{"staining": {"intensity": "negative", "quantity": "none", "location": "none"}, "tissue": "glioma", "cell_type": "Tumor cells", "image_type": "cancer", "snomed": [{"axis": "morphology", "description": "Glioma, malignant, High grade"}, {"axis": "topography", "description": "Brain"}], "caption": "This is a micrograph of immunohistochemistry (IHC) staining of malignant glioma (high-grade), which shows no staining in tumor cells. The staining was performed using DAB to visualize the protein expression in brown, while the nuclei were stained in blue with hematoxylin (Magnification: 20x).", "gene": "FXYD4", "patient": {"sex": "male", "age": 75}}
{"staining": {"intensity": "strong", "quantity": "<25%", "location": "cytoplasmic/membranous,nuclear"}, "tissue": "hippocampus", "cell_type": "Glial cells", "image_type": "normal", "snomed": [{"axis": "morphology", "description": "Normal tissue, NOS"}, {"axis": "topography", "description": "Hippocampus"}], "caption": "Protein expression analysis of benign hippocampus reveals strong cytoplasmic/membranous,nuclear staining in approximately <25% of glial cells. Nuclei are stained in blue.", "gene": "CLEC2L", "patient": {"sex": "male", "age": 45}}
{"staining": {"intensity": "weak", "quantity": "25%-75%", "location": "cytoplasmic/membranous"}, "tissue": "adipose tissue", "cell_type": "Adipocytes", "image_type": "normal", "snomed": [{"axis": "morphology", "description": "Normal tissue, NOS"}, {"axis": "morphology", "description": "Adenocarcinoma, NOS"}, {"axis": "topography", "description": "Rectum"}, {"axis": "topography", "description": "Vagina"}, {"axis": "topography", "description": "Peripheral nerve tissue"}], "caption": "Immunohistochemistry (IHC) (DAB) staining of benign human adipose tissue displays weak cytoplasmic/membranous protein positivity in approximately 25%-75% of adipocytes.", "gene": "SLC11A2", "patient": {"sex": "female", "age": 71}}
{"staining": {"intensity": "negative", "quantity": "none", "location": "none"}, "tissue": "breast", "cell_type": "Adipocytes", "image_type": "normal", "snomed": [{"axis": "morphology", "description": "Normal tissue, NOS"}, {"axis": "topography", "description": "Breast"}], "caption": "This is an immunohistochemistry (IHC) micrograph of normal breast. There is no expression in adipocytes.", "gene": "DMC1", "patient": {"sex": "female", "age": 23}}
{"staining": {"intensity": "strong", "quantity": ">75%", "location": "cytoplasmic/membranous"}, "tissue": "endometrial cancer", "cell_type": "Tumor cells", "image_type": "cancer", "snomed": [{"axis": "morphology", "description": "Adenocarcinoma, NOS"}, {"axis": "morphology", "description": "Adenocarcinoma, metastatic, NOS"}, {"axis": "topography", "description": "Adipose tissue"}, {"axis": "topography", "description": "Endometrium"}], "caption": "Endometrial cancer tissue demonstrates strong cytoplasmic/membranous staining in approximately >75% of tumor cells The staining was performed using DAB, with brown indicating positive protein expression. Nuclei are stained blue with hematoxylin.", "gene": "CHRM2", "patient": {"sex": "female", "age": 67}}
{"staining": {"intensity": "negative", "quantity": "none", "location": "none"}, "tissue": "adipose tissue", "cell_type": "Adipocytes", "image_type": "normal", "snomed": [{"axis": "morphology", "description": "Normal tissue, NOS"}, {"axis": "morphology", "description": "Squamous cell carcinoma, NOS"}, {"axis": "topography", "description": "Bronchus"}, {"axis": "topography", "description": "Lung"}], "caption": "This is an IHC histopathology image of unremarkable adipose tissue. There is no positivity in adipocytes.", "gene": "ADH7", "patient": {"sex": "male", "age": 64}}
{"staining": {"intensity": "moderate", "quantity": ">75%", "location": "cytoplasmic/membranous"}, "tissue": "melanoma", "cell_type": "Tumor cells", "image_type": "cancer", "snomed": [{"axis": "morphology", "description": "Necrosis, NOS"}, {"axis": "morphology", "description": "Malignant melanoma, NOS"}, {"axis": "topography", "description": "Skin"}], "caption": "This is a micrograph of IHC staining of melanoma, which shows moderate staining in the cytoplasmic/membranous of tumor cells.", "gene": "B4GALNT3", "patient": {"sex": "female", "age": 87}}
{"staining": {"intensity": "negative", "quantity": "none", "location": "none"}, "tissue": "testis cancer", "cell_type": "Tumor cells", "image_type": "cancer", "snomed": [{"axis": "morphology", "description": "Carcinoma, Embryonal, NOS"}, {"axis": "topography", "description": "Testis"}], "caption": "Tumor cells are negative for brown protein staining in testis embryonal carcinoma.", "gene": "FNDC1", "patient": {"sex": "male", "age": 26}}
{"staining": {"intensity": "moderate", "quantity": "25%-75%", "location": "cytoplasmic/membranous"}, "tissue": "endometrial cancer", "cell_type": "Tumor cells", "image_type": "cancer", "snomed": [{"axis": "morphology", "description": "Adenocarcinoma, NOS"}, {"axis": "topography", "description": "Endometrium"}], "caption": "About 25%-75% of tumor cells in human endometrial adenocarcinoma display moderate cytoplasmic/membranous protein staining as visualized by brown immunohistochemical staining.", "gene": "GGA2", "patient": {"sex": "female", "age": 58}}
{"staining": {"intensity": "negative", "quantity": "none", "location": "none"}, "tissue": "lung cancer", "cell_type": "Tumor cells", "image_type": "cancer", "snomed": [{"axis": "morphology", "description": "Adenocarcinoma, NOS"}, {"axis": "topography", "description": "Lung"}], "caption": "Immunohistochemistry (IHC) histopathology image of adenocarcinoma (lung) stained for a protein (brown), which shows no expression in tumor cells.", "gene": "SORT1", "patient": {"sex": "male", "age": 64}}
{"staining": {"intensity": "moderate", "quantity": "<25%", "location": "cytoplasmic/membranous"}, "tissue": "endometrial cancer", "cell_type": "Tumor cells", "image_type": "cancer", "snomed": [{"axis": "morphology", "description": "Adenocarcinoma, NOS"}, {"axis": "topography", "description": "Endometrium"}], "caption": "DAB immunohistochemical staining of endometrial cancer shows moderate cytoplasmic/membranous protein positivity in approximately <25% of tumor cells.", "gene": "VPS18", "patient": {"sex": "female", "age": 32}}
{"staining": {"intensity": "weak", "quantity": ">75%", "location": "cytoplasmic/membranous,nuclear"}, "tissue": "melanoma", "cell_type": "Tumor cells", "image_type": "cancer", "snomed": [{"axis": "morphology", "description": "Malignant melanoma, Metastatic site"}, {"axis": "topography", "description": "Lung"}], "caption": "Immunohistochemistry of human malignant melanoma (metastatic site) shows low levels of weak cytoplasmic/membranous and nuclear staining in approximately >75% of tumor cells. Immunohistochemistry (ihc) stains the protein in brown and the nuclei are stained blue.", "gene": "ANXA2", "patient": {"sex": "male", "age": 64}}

### [Aim of the exercise]
The answer should consist solely of the lines from the one that contains "immunohistochemical staining of" through the end of the material above, copied exactly.

### [Solution for this exercise]
{"staining": {"intensity": "moderate", "quantity": "<25%", "location": "cytoplasmic/membranous"}, "tissue": "endometrial cancer", "cell_type": "Tumor cells", "image_type": "cancer", "snomed": [{"axis": "morphology", "description": "Adenocarcinoma, NOS"}, {"axis": "topography", "description": "Endometrium"}], "caption": "DAB immunohistochemical staining of endometrial cancer shows moderate cytoplasmic/membranous protein positivity in approximately <25% of tumor cells.", "gene": "VPS18", "patient": {"sex": "female", "age": 32}}
{"staining": {"intensity": "weak", "quantity": ">75%", "location": "cytoplasmic/membranous,nuclear"}, "tissue": "melanoma", "cell_type": "Tumor cells", "image_type": "cancer", "snomed": [{"axis": "morphology", "description": "Malignant melanoma, Metastatic site"}, {"axis": "topography", "description": "Lung"}], "caption": "Immunohistochemistry of human malignant melanoma (metastatic site) shows low levels of weak cytoplasmic/membranous and nuclear staining in approximately >75% of tumor cells. Immunohistochemistry (ihc) stains the protein in brown and the nuclei are stained blue.", "gene": "ANXA2", "patient": {"sex": "male", "age": 64}}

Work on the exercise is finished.